PELGRIN: The collected view is much more powerful than the singular view. What's happened is that we may see an event that may be going on in one jurisdiction, and if we left it with just notifying that one jurisdiction of that event, they may be able to remediate and may be able to amend it in the first instance. But it didn't do anything for all those others that may be vulnerable. We have looked and we've seen a number of different incidents that are out there that have actually been located in a couple of states, but that, in reality, when we put out notices, 19 states may have been involved in that and were unaware of it at the time and, luckily, we were able to notify them prior to any consequence occurring. A vulnerability that we had identified went out. They were able to see that it was there and remediate that before a consequence occurs. Yes, we've had some good success stories. I'm really pleased that we don't sit back on our laurels and say we're done. Everyday is a day of being more vigilant than we were the day before.
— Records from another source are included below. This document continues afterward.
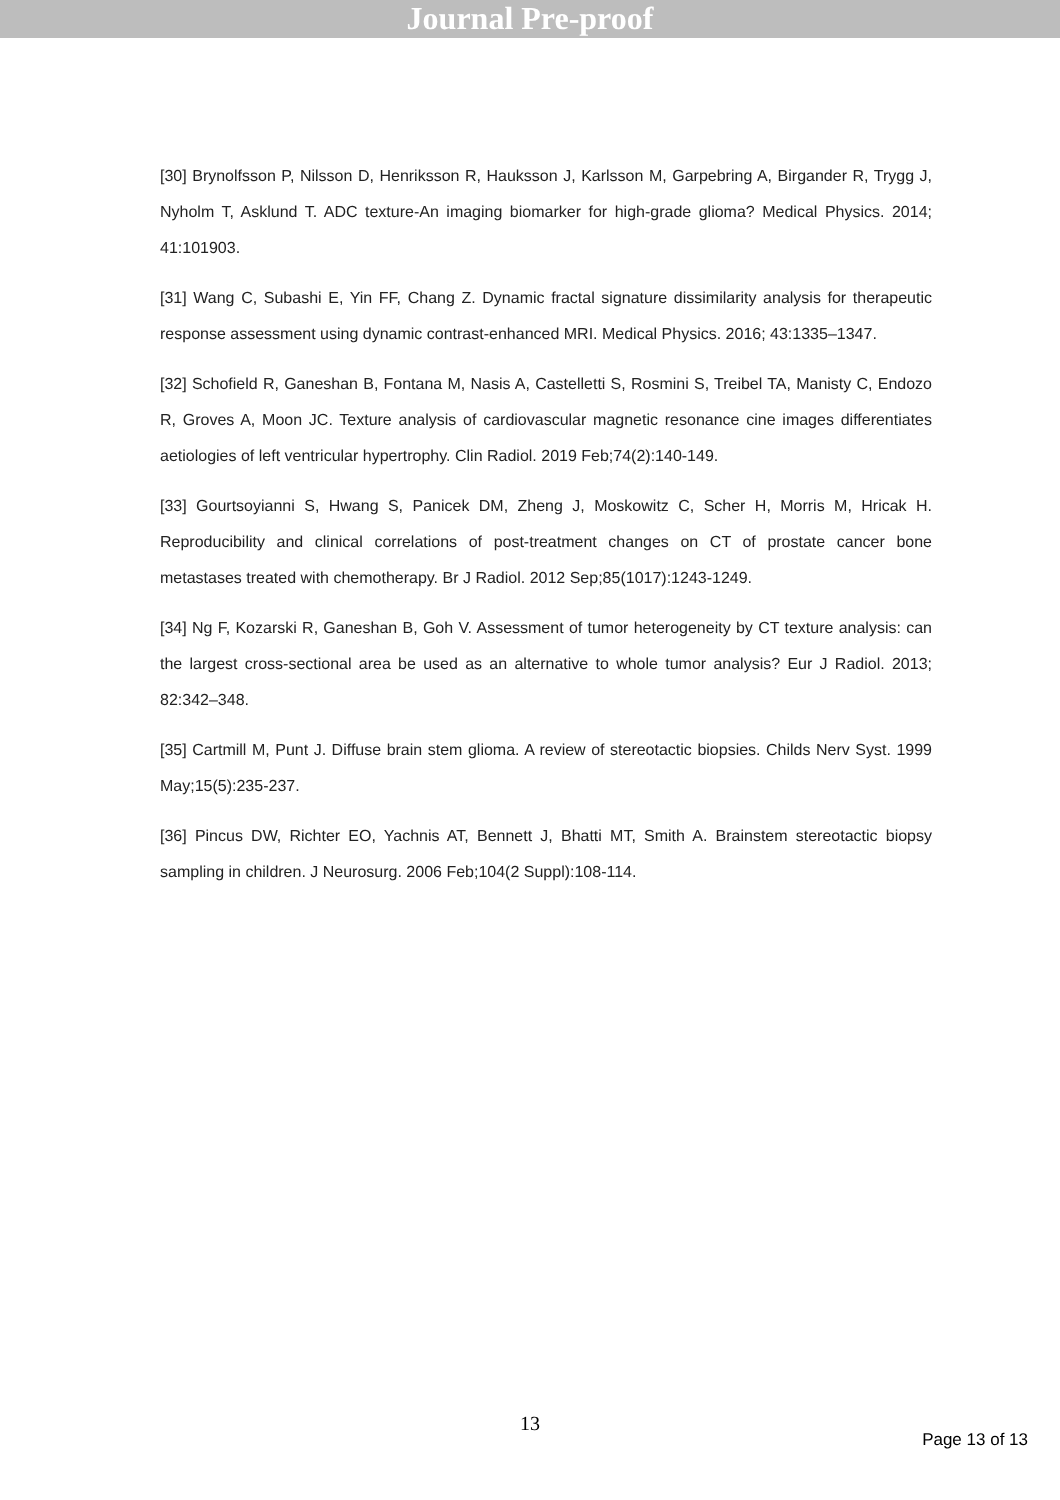Journal Pre-proof
[30] Brynolfsson P, Nilsson D, Henriksson R, Hauksson J, Karlsson M, Garpebring A, Birgander R, Trygg J, Nyholm T, Asklund T. ADC texture-An imaging biomarker for high-grade glioma? Medical Physics. 2014; 41:101903.
[31] Wang C, Subashi E, Yin FF, Chang Z. Dynamic fractal signature dissimilarity analysis for therapeutic response assessment using dynamic contrast-enhanced MRI. Medical Physics. 2016; 43:1335–1347.
[32] Schofield R, Ganeshan B, Fontana M, Nasis A, Castelletti S, Rosmini S, Treibel TA, Manisty C, Endozo R, Groves A, Moon JC. Texture analysis of cardiovascular magnetic resonance cine images differentiates aetiologies of left ventricular hypertrophy. Clin Radiol. 2019 Feb;74(2):140-149.
[33] Gourtsoyianni S, Hwang S, Panicek DM, Zheng J, Moskowitz C, Scher H, Morris M, Hricak H. Reproducibility and clinical correlations of post-treatment changes on CT of prostate cancer bone metastases treated with chemotherapy. Br J Radiol. 2012 Sep;85(1017):1243-1249.
[34] Ng F, Kozarski R, Ganeshan B, Goh V. Assessment of tumor heterogeneity by CT texture analysis: can the largest cross-sectional area be used as an alternative to whole tumor analysis? Eur J Radiol. 2013; 82:342–348.
[35] Cartmill M, Punt J. Diffuse brain stem glioma. A review of stereotactic biopsies. Childs Nerv Syst. 1999 May;15(5):235-237.
[36] Pincus DW, Richter EO, Yachnis AT, Bennett J, Bhatti MT, Smith A. Brainstem stereotactic biopsy sampling in children. J Neurosurg. 2006 Feb;104(2 Suppl):108-114.
13
Page 13 of 13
CHABROW: You mentioned earlier that you deal with other ISACs. Can you tell us a little bit about that kind of relationship?
PELGRIN: Absolutely. A great organization is the National Council of ISACs. The premise of that national council is to bring multiple levels of ISACs to the table in a meaningful way to not only share actionable information, but to collectively look across sector lines. While we have our own primary responsibilities, we recognize that the dependency and inter-dependency among all of us is too great to ignore in order to be as secure as we can be. [We ensure] that we're all well-connected both by knowledge of who the other people are, but also what we're doing within our environments and what's going on in those environments to make a secure state. We all recognize there's no 100-percent security that's absolute, but there are a lot of things that are within our control. By taking those, we can minimize at least to where we have to focus on the more egregious stuff that's outside our controls.
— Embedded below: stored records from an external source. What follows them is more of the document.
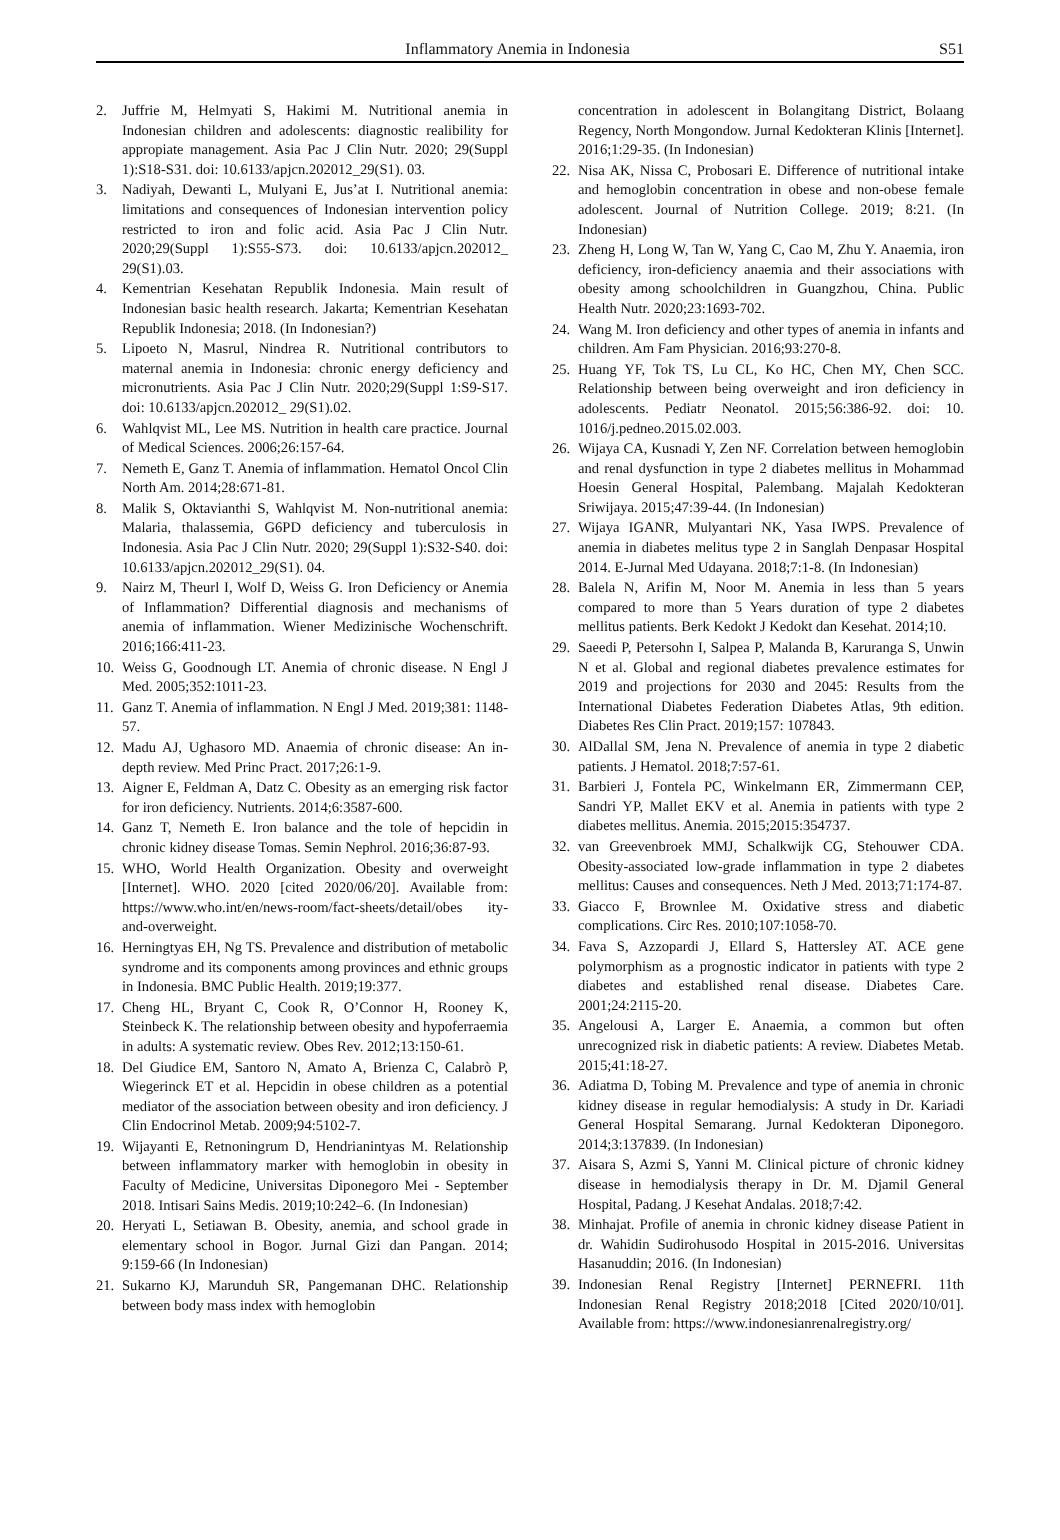Inflammatory Anemia in Indonesia S51
2. Juffrie M, Helmyati S, Hakimi M. Nutritional anemia in Indonesian children and adolescents: diagnostic realibility for appropiate management. Asia Pac J Clin Nutr. 2020; 29(Suppl 1):S18-S31. doi: 10.6133/apjcn.202012_29(S1). 03.
3. Nadiyah, Dewanti L, Mulyani E, Jus’at I. Nutritional anemia: limitations and consequences of Indonesian intervention policy restricted to iron and folic acid. Asia Pac J Clin Nutr. 2020;29(Suppl 1):S55-S73. doi: 10.6133/apjcn.202012_ 29(S1).03.
4. Kementrian Kesehatan Republik Indonesia. Main result of Indonesian basic health research. Jakarta; Kementrian Kesehatan Republik Indonesia; 2018. (In Indonesian?)
5. Lipoeto N, Masrul, Nindrea R. Nutritional contributors to maternal anemia in Indonesia: chronic energy deficiency and micronutrients. Asia Pac J Clin Nutr. 2020;29(Suppl 1:S9-S17. doi: 10.6133/apjcn.202012_ 29(S1).02.
6. Wahlqvist ML, Lee MS. Nutrition in health care practice. Journal of Medical Sciences. 2006;26:157-64.
7. Nemeth E, Ganz T. Anemia of inflammation. Hematol Oncol Clin North Am. 2014;28:671-81.
8. Malik S, Oktavianthi S, Wahlqvist M. Non-nutritional anemia: Malaria, thalassemia, G6PD deficiency and tuberculosis in Indonesia. Asia Pac J Clin Nutr. 2020; 29(Suppl 1):S32-S40. doi: 10.6133/apjcn.202012_29(S1). 04.
9. Nairz M, Theurl I, Wolf D, Weiss G. Iron Deficiency or Anemia of Inflammation? Differential diagnosis and mechanisms of anemia of inflammation. Wiener Medizinische Wochenschrift. 2016;166:411-23.
10. Weiss G, Goodnough LT. Anemia of chronic disease. N Engl J Med. 2005;352:1011-23.
11. Ganz T. Anemia of inflammation. N Engl J Med. 2019;381: 1148-57.
12. Madu AJ, Ughasoro MD. Anaemia of chronic disease: An in-depth review. Med Princ Pract. 2017;26:1-9.
13. Aigner E, Feldman A, Datz C. Obesity as an emerging risk factor for iron deficiency. Nutrients. 2014;6:3587-600.
14. Ganz T, Nemeth E. Iron balance and the tole of hepcidin in chronic kidney disease Tomas. Semin Nephrol. 2016;36:87-93.
15. WHO, World Health Organization. Obesity and overweight [Internet]. WHO. 2020 [cited 2020/06/20]. Available from: https://www.who.int/en/news-room/fact-sheets/detail/obes ity-and-overweight.
16. Herningtyas EH, Ng TS. Prevalence and distribution of metabolic syndrome and its components among provinces and ethnic groups in Indonesia. BMC Public Health. 2019;19:377.
17. Cheng HL, Bryant C, Cook R, O’Connor H, Rooney K, Steinbeck K. The relationship between obesity and hypoferraemia in adults: A systematic review. Obes Rev. 2012;13:150-61.
18. Del Giudice EM, Santoro N, Amato A, Brienza C, Calabrò P, Wiegerinck ET et al. Hepcidin in obese children as a potential mediator of the association between obesity and iron deficiency. J Clin Endocrinol Metab. 2009;94:5102-7.
19. Wijayanti E, Retnoningrum D, Hendrianintyas M. Relationship between inflammatory marker with hemoglobin in obesity in Faculty of Medicine, Universitas Diponegoro Mei - September 2018. Intisari Sains Medis. 2019;10:242–6. (In Indonesian)
20. Heryati L, Setiawan B. Obesity, anemia, and school grade in elementary school in Bogor. Jurnal Gizi dan Pangan. 2014; 9:159-66 (In Indonesian)
21. Sukarno KJ, Marunduh SR, Pangemanan DHC. Relationship between body mass index with hemoglobin
concentration in adolescent in Bolangitang District, Bolaang Regency, North Mongondow. Jurnal Kedokteran Klinis [Internet]. 2016;1:29-35. (In Indonesian)
22. Nisa AK, Nissa C, Probosari E. Difference of nutritional intake and hemoglobin concentration in obese and non-obese female adolescent. Journal of Nutrition College. 2019; 8:21. (In Indonesian)
23. Zheng H, Long W, Tan W, Yang C, Cao M, Zhu Y. Anaemia, iron deficiency, iron-deficiency anaemia and their associations with obesity among schoolchildren in Guangzhou, China. Public Health Nutr. 2020;23:1693-702.
24. Wang M. Iron deficiency and other types of anemia in infants and children. Am Fam Physician. 2016;93:270-8.
25. Huang YF, Tok TS, Lu CL, Ko HC, Chen MY, Chen SCC. Relationship between being overweight and iron deficiency in adolescents. Pediatr Neonatol. 2015;56:386-92. doi: 10. 1016/j.pedneo.2015.02.003.
26. Wijaya CA, Kusnadi Y, Zen NF. Correlation between hemoglobin and renal dysfunction in type 2 diabetes mellitus in Mohammad Hoesin General Hospital, Palembang. Majalah Kedokteran Sriwijaya. 2015;47:39-44. (In Indonesian)
27. Wijaya IGANR, Mulyantari NK, Yasa IWPS. Prevalence of anemia in diabetes melitus type 2 in Sanglah Denpasar Hospital 2014. E-Jurnal Med Udayana. 2018;7:1-8. (In Indonesian)
28. Balela N, Arifin M, Noor M. Anemia in less than 5 years compared to more than 5 Years duration of type 2 diabetes mellitus patients. Berk Kedokt J Kedokt dan Kesehat. 2014;10.
29. Saeedi P, Petersohn I, Salpea P, Malanda B, Karuranga S, Unwin N et al. Global and regional diabetes prevalence estimates for 2019 and projections for 2030 and 2045: Results from the International Diabetes Federation Diabetes Atlas, 9th edition. Diabetes Res Clin Pract. 2019;157: 107843.
30. AlDallal SM, Jena N. Prevalence of anemia in type 2 diabetic patients. J Hematol. 2018;7:57-61.
31. Barbieri J, Fontela PC, Winkelmann ER, Zimmermann CEP, Sandri YP, Mallet EKV et al. Anemia in patients with type 2 diabetes mellitus. Anemia. 2015;2015:354737.
32. van Greevenbroek MMJ, Schalkwijk CG, Stehouwer CDA. Obesity-associated low-grade inflammation in type 2 diabetes mellitus: Causes and consequences. Neth J Med. 2013;71:174-87.
33. Giacco F, Brownlee M. Oxidative stress and diabetic complications. Circ Res. 2010;107:1058-70.
34. Fava S, Azzopardi J, Ellard S, Hattersley AT. ACE gene polymorphism as a prognostic indicator in patients with type 2 diabetes and established renal disease. Diabetes Care. 2001;24:2115-20.
35. Angelousi A, Larger E. Anaemia, a common but often unrecognized risk in diabetic patients: A review. Diabetes Metab. 2015;41:18-27.
36. Adiatma D, Tobing M. Prevalence and type of anemia in chronic kidney disease in regular hemodialysis: A study in Dr. Kariadi General Hospital Semarang. Jurnal Kedokteran Diponegoro. 2014;3:137839. (In Indonesian)
37. Aisara S, Azmi S, Yanni M. Clinical picture of chronic kidney disease in hemodialysis therapy in Dr. M. Djamil General Hospital, Padang. J Kesehat Andalas. 2018;7:42.
38. Minhajat. Profile of anemia in chronic kidney disease Patient in dr. Wahidin Sudirohusodo Hospital in 2015-2016. Universitas Hasanuddin; 2016. (In Indonesian)
39. Indonesian Renal Registry [Internet] PERNEFRI. 11th Indonesian Renal Registry 2018;2018 [Cited 2020/10/01]. Available from: https://www.indonesianrenalregistry.org/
CHABROW: Congress is looking into legislation to encourage more information sharing of cyberthreats. Does Congress need to enact new legislation?
PELGRIN: That's a great question and I really don't have a great answer for you. Anything that would help facilitate information sharing at an actionable state is worthwhile in my opinion, whether it's legislation, whether it's executive orders or whether it's just because we believe it's the right thing to do. The whole concept is move forward. There are a lot of things that we could throw up as impediment, but there really are things that we can move forward with, and don't look down the road so far that it becomes daunting.
There's an old adage that it's the start that stops most of us. I'm a big believer of let's just get going. Let's build this in the sky. The expertise and the passion that we have throughout the sectors is tremendous and everyone is trying to do the right thing. Sadly, I think it's still personality-driven; it's still relationship driven, not title driven. That's why I think these groups, such as the National Council of ISACs, are so important, because it builds those relationships that are essential.
With the federal government, what they've done on the NCCIC floor has changed fundamentally how we interact. I don't want people to go away and say we're there yet and that we don't need to do anymore. Everyday is a new day for us. If we're not sharing information among the good guys out there, the bad guys already know, and we're just doing ourselves a disservice.
I'm a lawyer by education. We need to look at the laws in a way that are not an impediment. This should be facilitating our ability to do what we need to do. I don't need to know everything. Some people think information is power. I think of information sharing as power. The power is the community of interest to ensure that our country is as secure as it can be. As a collective group, we can really move mountains.